BACKGROUND: Anemia is a common complication among patients with inflammatory bowel diseases (IBD) and is associated with high rates of IBD-related complications, resource utilization, and impaired quality of life. Despite practice guidelines for anemia in patients with IBD, gaps remain in the perceptions of anemia among health care providers. The aims of this study were to identify gaps in care and to develop a care pathway for anemia in patients with IBD. METHODS: The Crohn's & Colitis Foundation of America anemia care pathway was developed by a committee using principles of cognitive task analysis. Focus groups of providers of patients with IBD were performed to identify domains of perceptions and management decisions for anemia and IBD. Knowledge elicitation from subject experts in anemia was conducted using case-based scenarios of patients with IBD and anemia to determine decision-making branch points.

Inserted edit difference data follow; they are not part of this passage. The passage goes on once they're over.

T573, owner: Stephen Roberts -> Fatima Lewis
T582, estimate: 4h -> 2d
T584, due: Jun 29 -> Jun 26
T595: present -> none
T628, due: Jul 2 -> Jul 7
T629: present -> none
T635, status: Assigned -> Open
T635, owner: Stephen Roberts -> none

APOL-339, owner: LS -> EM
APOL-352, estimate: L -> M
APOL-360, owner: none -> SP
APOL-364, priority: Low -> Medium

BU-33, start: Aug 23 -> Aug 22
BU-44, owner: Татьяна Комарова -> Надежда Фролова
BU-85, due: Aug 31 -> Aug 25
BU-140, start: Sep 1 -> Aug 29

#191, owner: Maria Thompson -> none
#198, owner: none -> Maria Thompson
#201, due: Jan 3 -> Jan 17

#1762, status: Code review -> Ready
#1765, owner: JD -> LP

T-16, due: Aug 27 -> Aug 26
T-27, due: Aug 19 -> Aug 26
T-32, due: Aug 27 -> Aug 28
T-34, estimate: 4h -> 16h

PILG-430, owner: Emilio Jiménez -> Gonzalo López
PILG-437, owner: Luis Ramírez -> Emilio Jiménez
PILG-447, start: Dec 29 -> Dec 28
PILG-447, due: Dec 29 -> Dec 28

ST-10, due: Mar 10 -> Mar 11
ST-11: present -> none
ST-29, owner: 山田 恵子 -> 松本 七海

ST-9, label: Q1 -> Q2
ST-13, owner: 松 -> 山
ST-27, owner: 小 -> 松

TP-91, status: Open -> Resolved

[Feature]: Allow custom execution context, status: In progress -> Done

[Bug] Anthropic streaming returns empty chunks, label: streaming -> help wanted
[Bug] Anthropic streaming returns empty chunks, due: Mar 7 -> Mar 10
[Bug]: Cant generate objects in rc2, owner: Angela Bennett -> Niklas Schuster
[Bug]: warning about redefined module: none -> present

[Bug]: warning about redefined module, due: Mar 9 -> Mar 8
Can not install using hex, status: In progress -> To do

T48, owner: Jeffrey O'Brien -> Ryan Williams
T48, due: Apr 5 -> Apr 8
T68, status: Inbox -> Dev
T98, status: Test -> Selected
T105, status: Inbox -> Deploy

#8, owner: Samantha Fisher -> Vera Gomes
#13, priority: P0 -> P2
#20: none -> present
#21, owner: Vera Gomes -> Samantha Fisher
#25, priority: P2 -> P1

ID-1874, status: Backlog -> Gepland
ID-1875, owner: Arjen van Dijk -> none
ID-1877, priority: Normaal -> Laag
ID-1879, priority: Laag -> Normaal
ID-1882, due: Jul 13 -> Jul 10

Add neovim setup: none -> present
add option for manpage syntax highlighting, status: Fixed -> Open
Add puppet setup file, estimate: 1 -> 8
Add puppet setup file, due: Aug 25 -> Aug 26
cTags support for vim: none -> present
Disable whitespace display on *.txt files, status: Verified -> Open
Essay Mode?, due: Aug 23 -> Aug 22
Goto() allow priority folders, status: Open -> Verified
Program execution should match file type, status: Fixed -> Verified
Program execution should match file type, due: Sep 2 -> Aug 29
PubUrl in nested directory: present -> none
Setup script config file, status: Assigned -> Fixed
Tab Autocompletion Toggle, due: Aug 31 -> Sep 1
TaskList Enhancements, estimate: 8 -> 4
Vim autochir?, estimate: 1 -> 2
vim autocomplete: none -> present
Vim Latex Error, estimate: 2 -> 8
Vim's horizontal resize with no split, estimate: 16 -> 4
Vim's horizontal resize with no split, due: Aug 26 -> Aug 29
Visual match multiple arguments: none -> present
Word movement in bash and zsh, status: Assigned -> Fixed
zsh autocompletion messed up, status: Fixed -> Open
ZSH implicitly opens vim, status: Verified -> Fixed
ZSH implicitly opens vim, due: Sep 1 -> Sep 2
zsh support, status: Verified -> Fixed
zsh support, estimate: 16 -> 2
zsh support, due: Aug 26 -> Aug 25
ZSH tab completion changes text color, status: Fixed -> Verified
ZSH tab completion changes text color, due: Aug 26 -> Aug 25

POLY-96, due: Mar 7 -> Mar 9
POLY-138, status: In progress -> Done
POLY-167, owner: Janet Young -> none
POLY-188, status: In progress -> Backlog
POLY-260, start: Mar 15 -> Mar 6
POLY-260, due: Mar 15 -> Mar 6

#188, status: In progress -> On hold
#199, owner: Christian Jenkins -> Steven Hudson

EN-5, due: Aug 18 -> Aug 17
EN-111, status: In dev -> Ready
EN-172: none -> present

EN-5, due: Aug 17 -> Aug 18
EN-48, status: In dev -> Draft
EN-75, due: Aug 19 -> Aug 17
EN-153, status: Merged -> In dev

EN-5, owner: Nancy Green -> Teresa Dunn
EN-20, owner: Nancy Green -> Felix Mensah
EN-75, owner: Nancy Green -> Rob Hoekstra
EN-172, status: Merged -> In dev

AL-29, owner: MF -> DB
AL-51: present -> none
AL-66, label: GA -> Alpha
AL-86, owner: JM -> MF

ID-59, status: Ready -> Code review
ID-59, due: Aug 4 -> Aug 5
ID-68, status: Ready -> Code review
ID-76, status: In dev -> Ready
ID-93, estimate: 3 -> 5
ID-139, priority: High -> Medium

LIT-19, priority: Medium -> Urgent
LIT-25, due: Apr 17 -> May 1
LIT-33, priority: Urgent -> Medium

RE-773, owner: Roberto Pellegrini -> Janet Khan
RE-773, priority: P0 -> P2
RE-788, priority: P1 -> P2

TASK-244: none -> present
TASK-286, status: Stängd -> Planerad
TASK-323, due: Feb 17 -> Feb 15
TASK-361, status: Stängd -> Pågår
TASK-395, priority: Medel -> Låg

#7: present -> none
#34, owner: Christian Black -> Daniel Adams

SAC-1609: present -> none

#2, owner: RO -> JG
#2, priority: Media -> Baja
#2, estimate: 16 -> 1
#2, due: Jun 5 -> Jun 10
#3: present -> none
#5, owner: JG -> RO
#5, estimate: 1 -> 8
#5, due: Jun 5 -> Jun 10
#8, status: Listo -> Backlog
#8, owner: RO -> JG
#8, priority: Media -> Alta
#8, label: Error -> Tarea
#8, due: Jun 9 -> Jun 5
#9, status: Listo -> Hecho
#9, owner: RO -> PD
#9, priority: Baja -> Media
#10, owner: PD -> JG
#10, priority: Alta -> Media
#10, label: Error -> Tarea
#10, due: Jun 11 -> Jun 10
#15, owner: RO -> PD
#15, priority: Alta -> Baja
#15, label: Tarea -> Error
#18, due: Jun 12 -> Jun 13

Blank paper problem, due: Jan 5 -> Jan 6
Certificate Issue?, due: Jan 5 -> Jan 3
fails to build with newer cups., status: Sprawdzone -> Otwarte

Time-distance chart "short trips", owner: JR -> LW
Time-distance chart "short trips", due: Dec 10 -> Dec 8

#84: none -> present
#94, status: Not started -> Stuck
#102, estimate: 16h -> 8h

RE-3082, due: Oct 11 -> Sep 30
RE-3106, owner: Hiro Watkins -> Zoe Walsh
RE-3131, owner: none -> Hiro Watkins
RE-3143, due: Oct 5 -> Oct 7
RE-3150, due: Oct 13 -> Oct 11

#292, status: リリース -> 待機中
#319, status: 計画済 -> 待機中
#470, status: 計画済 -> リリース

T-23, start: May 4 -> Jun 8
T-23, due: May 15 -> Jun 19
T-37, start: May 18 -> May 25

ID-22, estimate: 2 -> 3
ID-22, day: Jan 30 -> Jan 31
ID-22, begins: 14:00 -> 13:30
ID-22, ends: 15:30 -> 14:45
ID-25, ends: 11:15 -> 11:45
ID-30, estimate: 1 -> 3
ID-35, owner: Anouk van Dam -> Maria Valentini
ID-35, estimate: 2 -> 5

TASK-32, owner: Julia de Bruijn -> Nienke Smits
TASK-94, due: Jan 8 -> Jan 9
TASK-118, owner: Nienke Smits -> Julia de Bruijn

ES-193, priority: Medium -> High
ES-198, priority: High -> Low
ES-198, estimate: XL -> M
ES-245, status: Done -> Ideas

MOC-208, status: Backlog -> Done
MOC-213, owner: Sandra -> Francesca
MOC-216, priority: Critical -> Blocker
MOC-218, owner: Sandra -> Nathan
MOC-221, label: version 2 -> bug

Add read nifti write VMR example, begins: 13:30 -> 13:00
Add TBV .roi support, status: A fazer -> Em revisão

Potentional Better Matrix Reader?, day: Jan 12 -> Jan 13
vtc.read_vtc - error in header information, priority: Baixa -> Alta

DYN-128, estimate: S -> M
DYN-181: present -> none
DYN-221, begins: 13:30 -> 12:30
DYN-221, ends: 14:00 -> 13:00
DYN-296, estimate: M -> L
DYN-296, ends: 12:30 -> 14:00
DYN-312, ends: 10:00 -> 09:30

The care pathway was modified in an iterative fashion to encompass clinical presentations of anemia in IBD and potential barriers to the recognition, management, and follow-up of anemia. RESULTS: Variations were observed in how providers define iron deficiency, thresholds for treatment of anemia, and route of iron therapy. A care pathway for anemia incorporating the World Health Organization definition of anemia, universal hemoglobin and ferritin screening, evaluation of iron stores using ferritin and transferrin saturation, management of anemia based on adequacy of iron stores, and follow-up was developed. CONCLUSIONS: The authors identified domains of how providers perceive and manage patients with IBD and anemia, and developed a care pathway to align clinical practices with guideline recommendations.